И вместе с тем о нем самом говорят мало – он упоминается, его слова и суждения передают мемуаристы, но его собственная фигура почти никогда не заслуживает в глазах вспоминающего самостоятельного очерка. Примечательно, что мемуары самого Шипова не исключение – в них он практически ничего не говорит о себе и о своем, выходящем за пределы публичной ипостаси, в одном случае называя их отчетом «о моей общественной деятельности»[463]. Разумеется, к подобному стилистическому решению были и сугубо прагматические основания: текст писался в расчете на публикацию еще при жизни автора (как и случилось, книга появилась в издательстве Сабашниковых в 1919 г.), спустя годы после ухода из политики, когда стало возможным подвести итоги своей деятельности и объяснить свою позицию, по мнению автора, далеко не всегда верным образом понимаемую не только широкой публикой, но и непосредственными оппонентами, но когда для личного, исповедального или хроникального рассказа еще не пришло время.

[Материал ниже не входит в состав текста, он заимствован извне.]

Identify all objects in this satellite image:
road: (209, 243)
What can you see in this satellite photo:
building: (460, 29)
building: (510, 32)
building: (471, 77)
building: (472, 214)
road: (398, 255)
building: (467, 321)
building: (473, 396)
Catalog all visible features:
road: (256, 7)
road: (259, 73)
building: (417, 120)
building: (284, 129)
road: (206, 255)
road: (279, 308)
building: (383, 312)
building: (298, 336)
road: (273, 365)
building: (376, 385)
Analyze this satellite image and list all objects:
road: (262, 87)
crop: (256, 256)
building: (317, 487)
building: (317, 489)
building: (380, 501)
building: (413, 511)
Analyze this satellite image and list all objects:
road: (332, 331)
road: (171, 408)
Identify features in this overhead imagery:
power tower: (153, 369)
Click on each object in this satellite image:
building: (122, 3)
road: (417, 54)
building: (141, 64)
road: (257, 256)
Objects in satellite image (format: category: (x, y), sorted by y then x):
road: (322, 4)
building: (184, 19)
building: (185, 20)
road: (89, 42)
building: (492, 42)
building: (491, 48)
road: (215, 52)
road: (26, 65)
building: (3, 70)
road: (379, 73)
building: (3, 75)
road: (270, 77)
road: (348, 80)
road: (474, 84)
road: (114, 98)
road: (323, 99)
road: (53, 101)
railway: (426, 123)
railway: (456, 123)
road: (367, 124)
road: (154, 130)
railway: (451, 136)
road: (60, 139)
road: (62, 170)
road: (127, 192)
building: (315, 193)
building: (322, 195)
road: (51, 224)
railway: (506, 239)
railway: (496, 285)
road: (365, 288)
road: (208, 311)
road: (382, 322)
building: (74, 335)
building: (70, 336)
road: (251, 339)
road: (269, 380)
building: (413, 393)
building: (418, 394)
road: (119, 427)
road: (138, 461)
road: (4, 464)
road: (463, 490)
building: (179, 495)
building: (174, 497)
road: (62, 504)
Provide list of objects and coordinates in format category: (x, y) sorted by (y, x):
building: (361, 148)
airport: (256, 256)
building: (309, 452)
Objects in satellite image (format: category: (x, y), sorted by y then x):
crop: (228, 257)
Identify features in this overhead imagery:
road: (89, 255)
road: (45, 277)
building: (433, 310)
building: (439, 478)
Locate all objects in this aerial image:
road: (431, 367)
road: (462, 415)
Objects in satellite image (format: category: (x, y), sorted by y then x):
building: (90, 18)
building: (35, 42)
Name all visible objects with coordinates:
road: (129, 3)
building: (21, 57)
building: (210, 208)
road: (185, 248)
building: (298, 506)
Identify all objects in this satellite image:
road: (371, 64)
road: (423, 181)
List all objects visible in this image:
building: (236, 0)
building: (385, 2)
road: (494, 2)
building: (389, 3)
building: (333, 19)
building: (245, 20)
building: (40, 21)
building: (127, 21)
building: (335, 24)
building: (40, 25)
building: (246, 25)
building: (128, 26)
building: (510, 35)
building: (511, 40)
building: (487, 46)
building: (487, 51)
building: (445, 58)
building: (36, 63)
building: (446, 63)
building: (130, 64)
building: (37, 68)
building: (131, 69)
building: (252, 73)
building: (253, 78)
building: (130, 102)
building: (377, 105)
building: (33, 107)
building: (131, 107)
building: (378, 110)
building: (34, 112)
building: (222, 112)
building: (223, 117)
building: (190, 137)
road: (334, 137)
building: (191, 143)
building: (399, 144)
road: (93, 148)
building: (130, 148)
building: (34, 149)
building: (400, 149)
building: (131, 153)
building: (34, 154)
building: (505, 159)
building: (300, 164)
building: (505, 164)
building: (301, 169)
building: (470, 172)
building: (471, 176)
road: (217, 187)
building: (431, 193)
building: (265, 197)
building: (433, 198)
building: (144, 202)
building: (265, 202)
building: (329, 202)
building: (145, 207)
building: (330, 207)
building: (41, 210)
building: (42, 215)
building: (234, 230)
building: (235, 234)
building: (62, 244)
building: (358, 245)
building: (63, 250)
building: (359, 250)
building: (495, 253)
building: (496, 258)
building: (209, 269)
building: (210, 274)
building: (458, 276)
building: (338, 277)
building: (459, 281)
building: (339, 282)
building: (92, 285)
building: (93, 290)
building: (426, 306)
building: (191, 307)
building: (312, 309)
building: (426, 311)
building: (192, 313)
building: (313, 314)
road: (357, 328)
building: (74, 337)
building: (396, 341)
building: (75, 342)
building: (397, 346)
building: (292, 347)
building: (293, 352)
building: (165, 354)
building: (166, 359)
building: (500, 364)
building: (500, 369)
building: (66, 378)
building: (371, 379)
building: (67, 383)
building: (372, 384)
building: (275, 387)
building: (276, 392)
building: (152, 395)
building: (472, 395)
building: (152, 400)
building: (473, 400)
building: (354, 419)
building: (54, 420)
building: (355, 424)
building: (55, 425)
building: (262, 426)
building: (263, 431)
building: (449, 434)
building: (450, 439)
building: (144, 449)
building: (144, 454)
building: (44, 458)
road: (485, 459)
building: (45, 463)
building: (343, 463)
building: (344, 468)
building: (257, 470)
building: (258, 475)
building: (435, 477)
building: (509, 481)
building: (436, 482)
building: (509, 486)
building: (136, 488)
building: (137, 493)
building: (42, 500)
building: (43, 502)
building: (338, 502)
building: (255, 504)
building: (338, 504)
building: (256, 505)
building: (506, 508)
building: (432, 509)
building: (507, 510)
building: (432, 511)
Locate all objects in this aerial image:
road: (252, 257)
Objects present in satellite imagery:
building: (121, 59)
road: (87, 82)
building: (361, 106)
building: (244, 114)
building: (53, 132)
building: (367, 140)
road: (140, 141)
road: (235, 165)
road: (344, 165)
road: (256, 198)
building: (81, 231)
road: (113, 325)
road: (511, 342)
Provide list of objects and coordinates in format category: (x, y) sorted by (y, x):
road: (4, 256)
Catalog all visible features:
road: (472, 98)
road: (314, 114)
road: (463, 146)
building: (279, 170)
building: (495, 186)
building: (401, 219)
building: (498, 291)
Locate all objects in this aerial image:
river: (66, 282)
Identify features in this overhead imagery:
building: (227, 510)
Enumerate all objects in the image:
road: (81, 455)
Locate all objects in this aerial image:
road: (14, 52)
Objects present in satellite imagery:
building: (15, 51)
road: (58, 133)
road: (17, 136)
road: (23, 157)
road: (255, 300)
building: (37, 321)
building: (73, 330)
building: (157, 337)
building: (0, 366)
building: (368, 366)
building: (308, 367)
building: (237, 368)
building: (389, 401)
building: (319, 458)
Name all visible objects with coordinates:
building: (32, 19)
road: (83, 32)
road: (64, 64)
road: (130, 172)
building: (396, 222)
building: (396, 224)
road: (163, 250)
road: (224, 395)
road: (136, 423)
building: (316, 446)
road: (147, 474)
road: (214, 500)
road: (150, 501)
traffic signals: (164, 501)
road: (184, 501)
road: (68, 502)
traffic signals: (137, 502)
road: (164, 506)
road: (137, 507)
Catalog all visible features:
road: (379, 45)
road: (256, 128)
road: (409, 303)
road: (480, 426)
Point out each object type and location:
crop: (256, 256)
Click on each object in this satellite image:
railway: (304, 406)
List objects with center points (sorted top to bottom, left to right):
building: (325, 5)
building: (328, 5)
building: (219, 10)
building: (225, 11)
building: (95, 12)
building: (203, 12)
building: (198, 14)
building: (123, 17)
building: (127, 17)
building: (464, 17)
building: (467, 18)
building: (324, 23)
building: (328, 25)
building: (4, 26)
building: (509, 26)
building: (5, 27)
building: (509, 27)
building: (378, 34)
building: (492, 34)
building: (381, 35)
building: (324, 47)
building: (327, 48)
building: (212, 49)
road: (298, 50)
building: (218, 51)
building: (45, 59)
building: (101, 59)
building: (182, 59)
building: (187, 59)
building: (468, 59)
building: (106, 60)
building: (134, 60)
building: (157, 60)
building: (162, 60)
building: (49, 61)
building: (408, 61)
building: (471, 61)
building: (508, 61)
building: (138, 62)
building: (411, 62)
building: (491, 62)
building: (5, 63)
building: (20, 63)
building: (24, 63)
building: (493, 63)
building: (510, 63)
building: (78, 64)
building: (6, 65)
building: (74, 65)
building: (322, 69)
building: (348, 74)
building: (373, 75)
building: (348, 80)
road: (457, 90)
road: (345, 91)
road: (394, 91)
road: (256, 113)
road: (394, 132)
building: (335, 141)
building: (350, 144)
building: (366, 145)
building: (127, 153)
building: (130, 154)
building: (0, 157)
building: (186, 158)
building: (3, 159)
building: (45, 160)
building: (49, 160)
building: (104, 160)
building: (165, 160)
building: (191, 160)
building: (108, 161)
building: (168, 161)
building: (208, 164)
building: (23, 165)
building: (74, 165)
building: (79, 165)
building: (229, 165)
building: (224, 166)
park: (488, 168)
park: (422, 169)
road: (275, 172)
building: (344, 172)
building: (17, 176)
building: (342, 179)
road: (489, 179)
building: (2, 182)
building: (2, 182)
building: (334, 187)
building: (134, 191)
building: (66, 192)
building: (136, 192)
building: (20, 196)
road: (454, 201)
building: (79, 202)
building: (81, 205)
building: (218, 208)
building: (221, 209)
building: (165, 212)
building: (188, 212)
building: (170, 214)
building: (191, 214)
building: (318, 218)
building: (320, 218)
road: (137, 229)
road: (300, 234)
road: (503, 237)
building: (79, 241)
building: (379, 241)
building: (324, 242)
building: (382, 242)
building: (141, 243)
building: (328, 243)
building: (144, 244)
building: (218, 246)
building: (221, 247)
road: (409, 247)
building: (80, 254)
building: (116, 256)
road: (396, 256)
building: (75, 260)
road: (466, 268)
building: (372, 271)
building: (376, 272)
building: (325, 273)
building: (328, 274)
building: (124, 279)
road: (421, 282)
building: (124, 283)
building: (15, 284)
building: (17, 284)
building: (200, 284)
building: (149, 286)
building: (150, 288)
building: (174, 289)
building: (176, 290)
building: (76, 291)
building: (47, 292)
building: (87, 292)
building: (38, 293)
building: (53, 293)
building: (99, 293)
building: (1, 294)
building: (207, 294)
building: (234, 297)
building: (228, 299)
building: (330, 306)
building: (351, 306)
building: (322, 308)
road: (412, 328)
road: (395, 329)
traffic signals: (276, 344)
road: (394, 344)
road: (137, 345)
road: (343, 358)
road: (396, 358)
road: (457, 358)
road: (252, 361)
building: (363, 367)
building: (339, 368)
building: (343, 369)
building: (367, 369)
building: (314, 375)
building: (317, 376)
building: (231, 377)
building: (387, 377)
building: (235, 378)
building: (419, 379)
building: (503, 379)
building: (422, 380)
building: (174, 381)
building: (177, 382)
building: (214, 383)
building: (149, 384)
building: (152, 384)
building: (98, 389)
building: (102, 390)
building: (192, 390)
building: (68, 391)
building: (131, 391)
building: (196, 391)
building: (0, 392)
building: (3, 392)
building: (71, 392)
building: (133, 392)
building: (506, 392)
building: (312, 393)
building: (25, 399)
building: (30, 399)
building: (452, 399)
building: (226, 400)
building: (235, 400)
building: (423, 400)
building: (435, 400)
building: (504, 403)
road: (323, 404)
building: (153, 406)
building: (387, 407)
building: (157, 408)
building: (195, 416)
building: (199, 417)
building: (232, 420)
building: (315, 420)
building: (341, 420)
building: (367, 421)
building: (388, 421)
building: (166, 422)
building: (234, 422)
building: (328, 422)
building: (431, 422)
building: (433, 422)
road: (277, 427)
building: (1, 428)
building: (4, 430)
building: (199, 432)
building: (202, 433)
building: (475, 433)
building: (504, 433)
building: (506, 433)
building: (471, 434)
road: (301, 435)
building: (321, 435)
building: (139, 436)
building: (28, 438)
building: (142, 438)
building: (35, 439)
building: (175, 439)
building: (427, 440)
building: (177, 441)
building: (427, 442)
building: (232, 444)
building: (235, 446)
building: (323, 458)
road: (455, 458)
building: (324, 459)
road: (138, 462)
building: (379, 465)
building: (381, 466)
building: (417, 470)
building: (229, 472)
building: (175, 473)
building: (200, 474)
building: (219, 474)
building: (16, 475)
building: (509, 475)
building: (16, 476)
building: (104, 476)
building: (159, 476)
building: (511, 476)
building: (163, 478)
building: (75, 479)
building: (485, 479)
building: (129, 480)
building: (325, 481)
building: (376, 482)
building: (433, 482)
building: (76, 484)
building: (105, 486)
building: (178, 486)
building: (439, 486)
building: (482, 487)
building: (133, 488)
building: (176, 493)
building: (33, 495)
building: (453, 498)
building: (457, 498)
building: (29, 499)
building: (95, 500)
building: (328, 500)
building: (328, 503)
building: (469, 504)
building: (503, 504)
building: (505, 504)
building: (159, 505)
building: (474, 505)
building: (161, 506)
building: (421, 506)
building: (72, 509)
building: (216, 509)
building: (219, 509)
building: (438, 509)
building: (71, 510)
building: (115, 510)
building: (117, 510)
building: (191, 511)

В иной ситуации Т. Г. Шевченко писал в приступе к своей автобиографии: «Я бы желал изложить их [т. е. «факты моего существования». – А. Т.] в такой полноте, в какой покойный С. Т. Аксаков представил свои детские и юношеские годы, – тем более, что история моей жизни составляет часть истории моей родины. Но я не имею духа входить во все ее подробности. Это мог бы сделать человек, успокоившийся внутренно и усвоенный насчет себе подобных внешних обстоятельств. Все, что я могу покамест сделать в исполнение вашего желания, это – представить вам в коротких словах фактический ход моей жизни»[464]. Нечто подобное, представляется, имел в виду и Шипов, когда составлял свои «Воспоминания и думы…», вводя в текст многочисленные документы, письма, протоколы заседаний и т. п. – они позволяли ему передавать «фактический ход моей [публичной] жизни», предъявляя публике только то, что к ней изначально относилось, и сохраняя частное, приватное в его собственном статусе. Впрочем, подобное стилистическое решение было, надобно полагать, не трудно для автора, поскольку и в иных своих текстах, в том числе и в дружеской переписке, он не богат на подробности и размышления над частной, личной или семейной, стороной существования, касаясь их лишь в той степени, в какой это необходимо.
Отмеченная двойственность историографического облика Шипова побуждает попытаться реконструировать систему его взглядов и наметить этапы ее эволюции: указанная задача – основная в настоящем очерке. Впрочем, реконструировать эволюцию мы попытаемся лишь применительно к двум последним десятилетиям его жизни и деятельности – говорить о более ранних этапах весьма затруднительно в силу крайней ограниченности источников. Хотя «известно […], что Шипов на протяжении всей сознательной жизни собирал личный архив» и «при этом автор “питал” склонность к фиксации в своих дневниковых записях важных общественно-политических событий, вел обширную и систематическую переписку со многими видными деятелями местного самоуправления»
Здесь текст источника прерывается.